> **DATA**
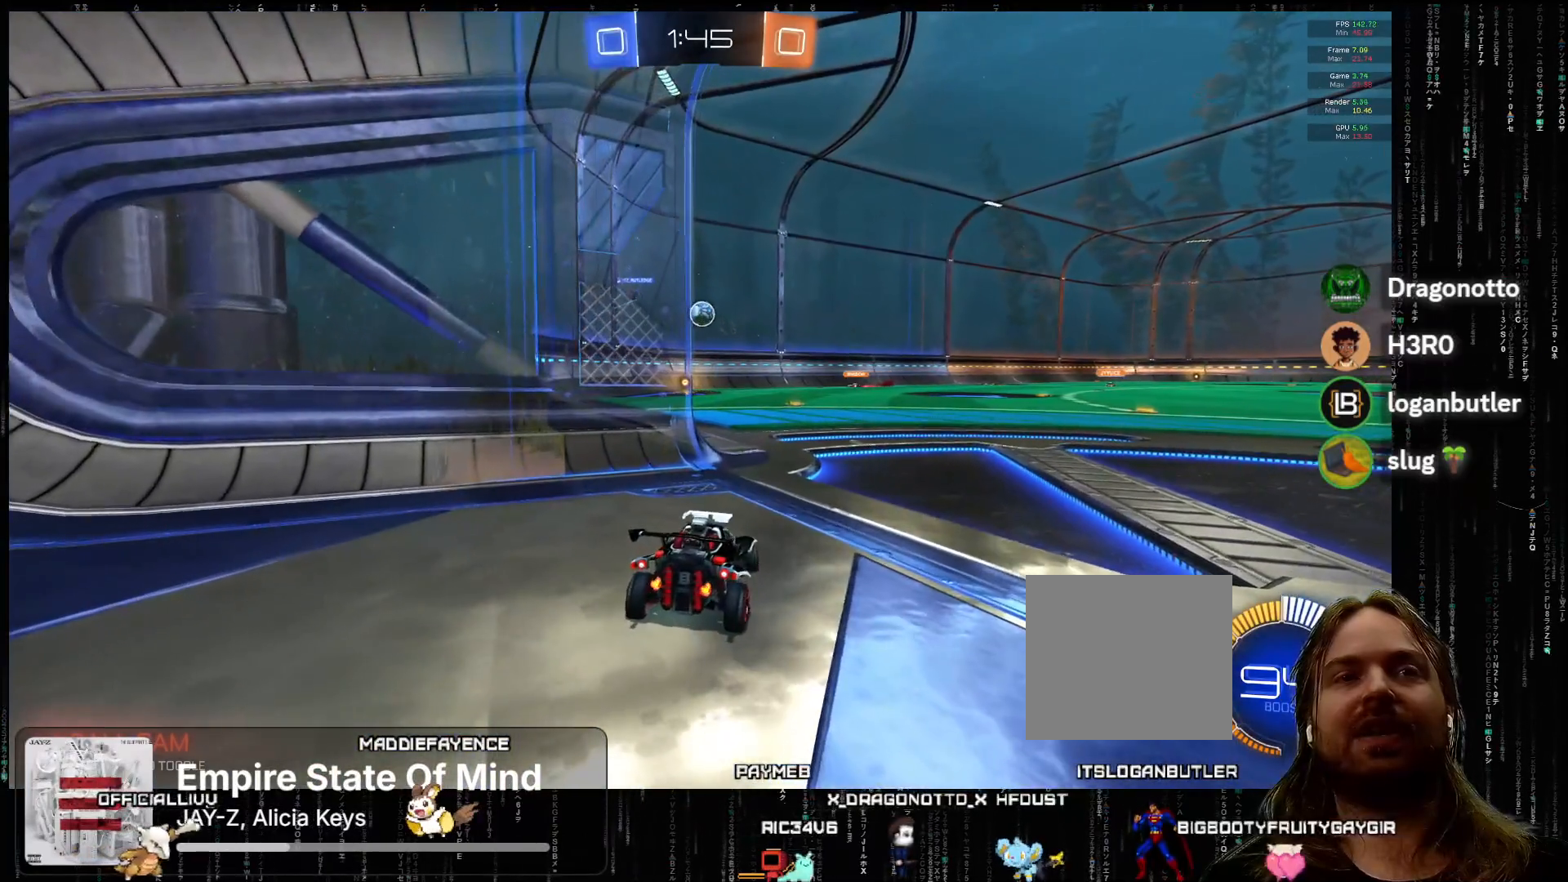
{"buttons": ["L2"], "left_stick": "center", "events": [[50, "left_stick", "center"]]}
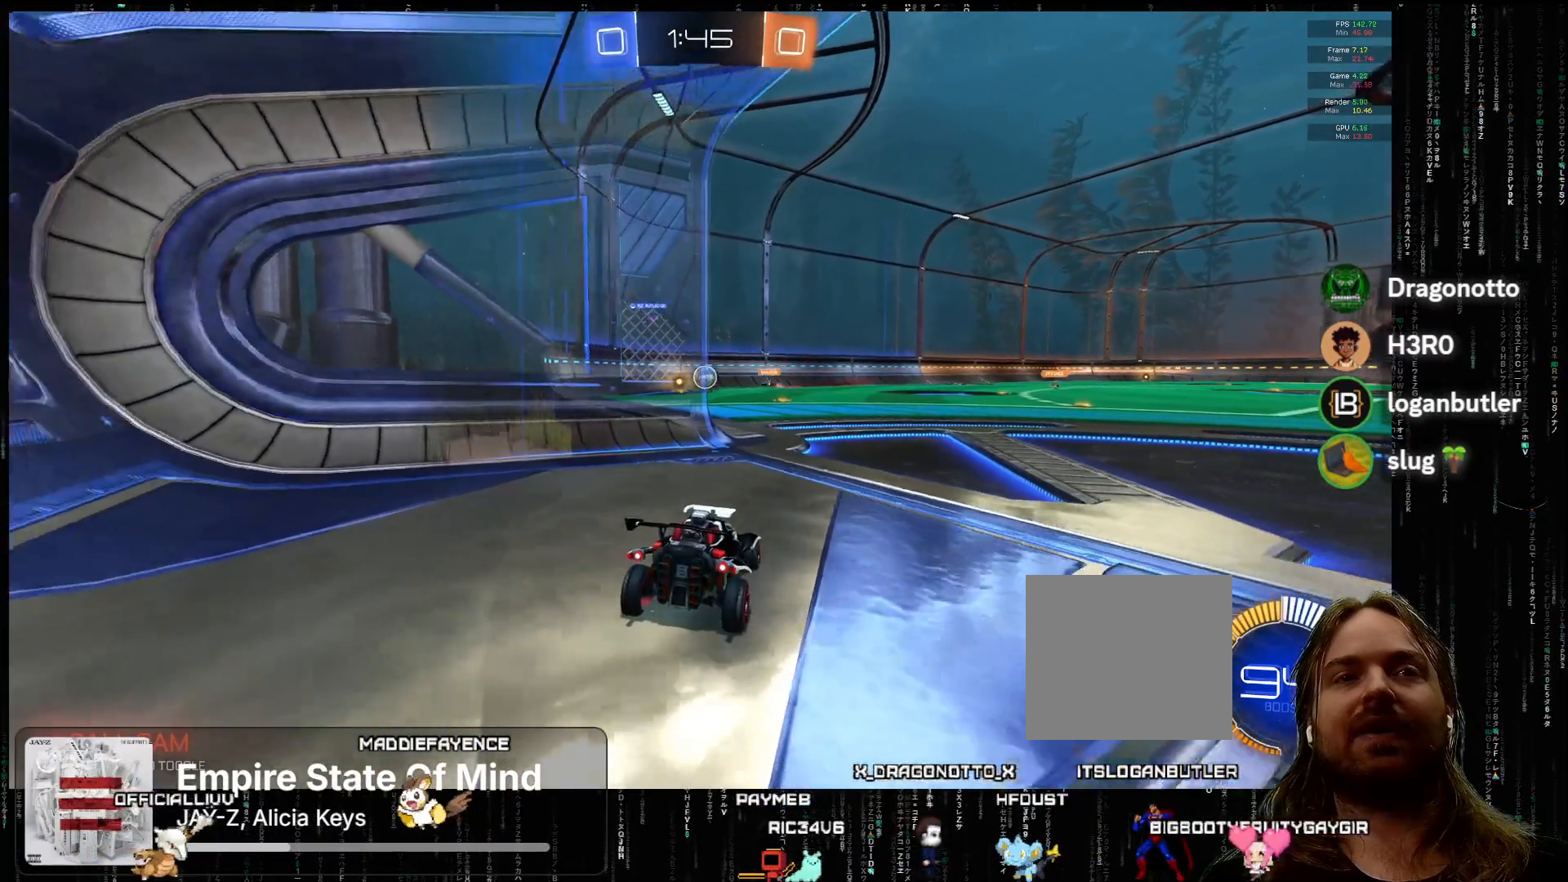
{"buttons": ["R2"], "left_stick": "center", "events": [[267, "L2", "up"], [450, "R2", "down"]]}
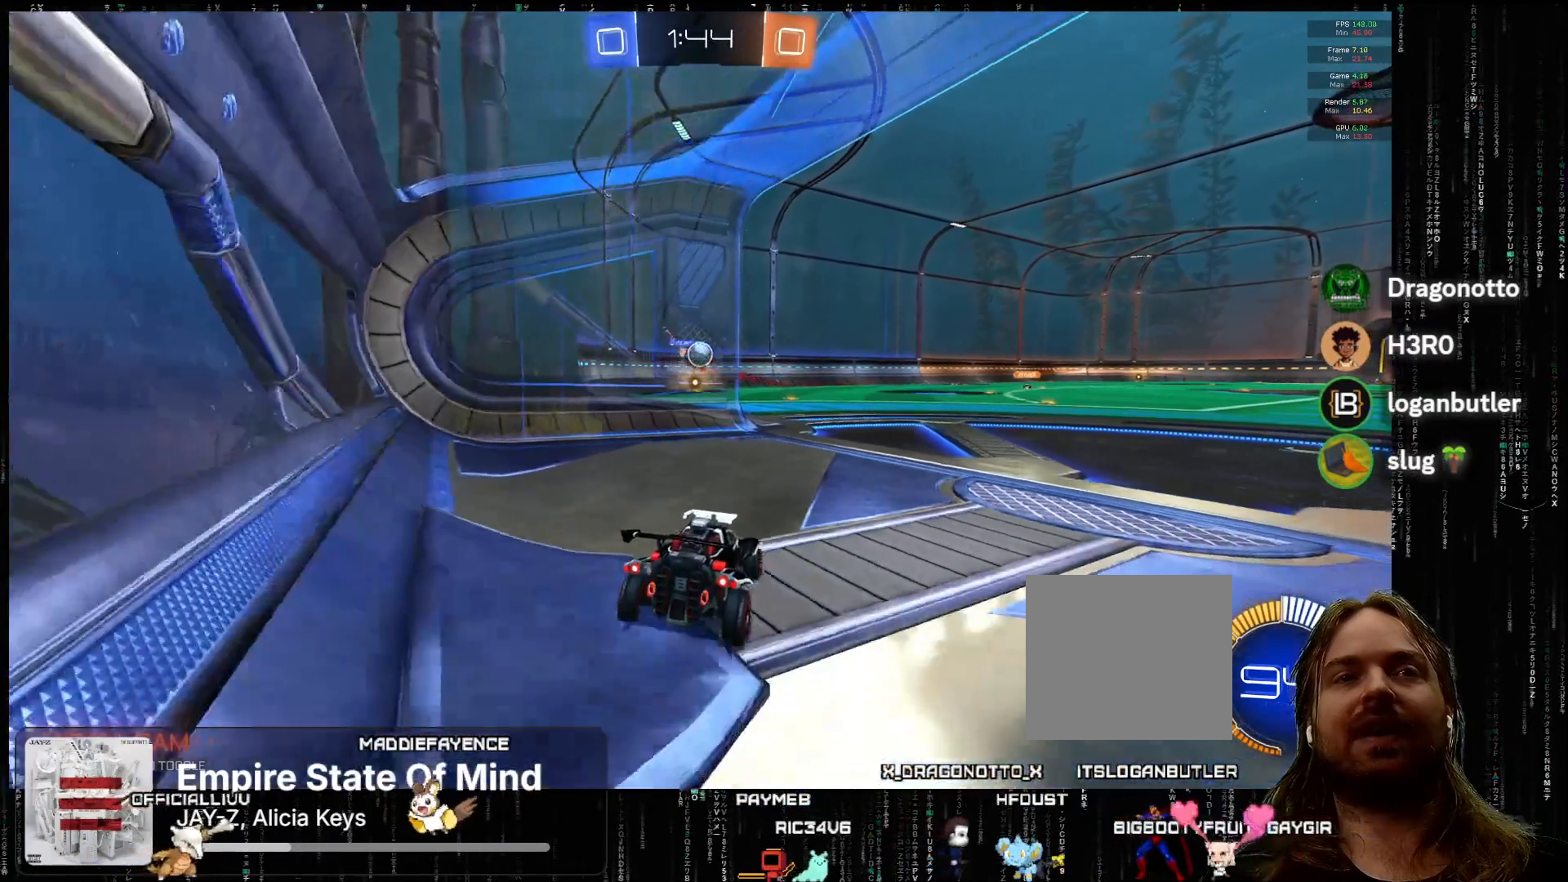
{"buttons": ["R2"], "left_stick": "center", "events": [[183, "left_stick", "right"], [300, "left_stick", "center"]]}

> **WHAT THIS TASK INVOLVES**
From the first line to the last, write out the data exactly, dropping any pictures.

> **RESULT**
{"buttons": ["L2"], "left_stick": "center", "events": [[50, "left_stick", "center"]]}
{"buttons": ["R2"], "left_stick": "center", "events": [[267, "L2", "up"], [450, "R2", "down"]]}
{"buttons": ["R2"], "left_stick": "center", "events": [[183, "left_stick", "right"], [300, "left_stick", "center"]]}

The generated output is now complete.